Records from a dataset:
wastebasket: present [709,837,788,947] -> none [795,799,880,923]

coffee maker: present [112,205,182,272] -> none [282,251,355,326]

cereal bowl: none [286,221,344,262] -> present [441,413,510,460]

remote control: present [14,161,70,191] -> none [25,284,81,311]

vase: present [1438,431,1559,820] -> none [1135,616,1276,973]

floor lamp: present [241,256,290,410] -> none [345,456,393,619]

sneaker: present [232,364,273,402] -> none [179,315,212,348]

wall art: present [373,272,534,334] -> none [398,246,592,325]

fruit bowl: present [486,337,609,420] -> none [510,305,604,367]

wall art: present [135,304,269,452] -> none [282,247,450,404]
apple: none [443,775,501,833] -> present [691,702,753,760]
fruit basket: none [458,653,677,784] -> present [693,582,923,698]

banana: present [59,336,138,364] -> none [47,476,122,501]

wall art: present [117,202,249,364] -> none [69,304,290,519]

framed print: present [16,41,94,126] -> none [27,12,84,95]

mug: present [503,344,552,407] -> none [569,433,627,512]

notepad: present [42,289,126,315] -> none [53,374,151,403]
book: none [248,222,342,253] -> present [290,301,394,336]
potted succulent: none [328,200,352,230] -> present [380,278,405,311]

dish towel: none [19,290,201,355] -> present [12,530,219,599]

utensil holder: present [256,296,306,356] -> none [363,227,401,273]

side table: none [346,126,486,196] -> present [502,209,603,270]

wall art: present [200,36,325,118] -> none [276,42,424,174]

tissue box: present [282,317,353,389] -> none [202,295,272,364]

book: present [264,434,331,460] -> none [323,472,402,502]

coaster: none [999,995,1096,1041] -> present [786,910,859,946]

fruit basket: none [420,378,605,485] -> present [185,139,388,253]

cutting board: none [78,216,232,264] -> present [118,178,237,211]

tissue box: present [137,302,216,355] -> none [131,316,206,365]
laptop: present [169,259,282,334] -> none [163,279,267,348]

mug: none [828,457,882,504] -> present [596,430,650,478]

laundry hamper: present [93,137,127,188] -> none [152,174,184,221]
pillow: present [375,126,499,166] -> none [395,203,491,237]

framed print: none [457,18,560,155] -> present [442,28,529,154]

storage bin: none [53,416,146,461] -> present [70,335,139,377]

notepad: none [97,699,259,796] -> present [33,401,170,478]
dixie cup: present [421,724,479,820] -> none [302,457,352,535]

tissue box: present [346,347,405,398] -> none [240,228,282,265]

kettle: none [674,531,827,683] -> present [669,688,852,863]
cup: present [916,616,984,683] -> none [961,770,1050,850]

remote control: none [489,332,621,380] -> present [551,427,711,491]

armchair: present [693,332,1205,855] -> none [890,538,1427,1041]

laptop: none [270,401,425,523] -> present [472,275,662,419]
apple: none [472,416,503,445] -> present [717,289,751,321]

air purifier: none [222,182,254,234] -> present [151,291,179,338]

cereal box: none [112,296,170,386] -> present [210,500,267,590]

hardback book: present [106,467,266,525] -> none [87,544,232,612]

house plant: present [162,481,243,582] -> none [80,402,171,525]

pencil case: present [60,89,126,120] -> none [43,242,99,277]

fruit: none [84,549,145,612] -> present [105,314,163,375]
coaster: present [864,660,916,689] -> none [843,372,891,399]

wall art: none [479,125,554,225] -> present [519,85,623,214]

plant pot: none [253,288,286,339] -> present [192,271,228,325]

What is being asked
Output nothing but the lines from the one containing "mug: none [828,457,882,504]" through the last line of the data, exactly as they stand.

Result of the exercise
mug: none [828,457,882,504] -> present [596,430,650,478]

laundry hamper: present [93,137,127,188] -> none [152,174,184,221]
pillow: present [375,126,499,166] -> none [395,203,491,237]

framed print: none [457,18,560,155] -> present [442,28,529,154]

storage bin: none [53,416,146,461] -> present [70,335,139,377]

notepad: none [97,699,259,796] -> present [33,401,170,478]
dixie cup: present [421,724,479,820] -> none [302,457,352,535]

tissue box: present [346,347,405,398] -> none [240,228,282,265]

kettle: none [674,531,827,683] -> present [669,688,852,863]
cup: present [916,616,984,683] -> none [961,770,1050,850]

remote control: none [489,332,621,380] -> present [551,427,711,491]

armchair: present [693,332,1205,855] -> none [890,538,1427,1041]

laptop: none [270,401,425,523] -> present [472,275,662,419]
apple: none [472,416,503,445] -> present [717,289,751,321]

air purifier: none [222,182,254,234] -> present [151,291,179,338]

cereal box: none [112,296,170,386] -> present [210,500,267,590]

hardback book: present [106,467,266,525] -> none [87,544,232,612]

house plant: present [162,481,243,582] -> none [80,402,171,525]

pencil case: present [60,89,126,120] -> none [43,242,99,277]

fruit: none [84,549,145,612] -> present [105,314,163,375]
coaster: present [864,660,916,689] -> none [843,372,891,399]

wall art: none [479,125,554,225] -> present [519,85,623,214]

plant pot: none [253,288,286,339] -> present [192,271,228,325]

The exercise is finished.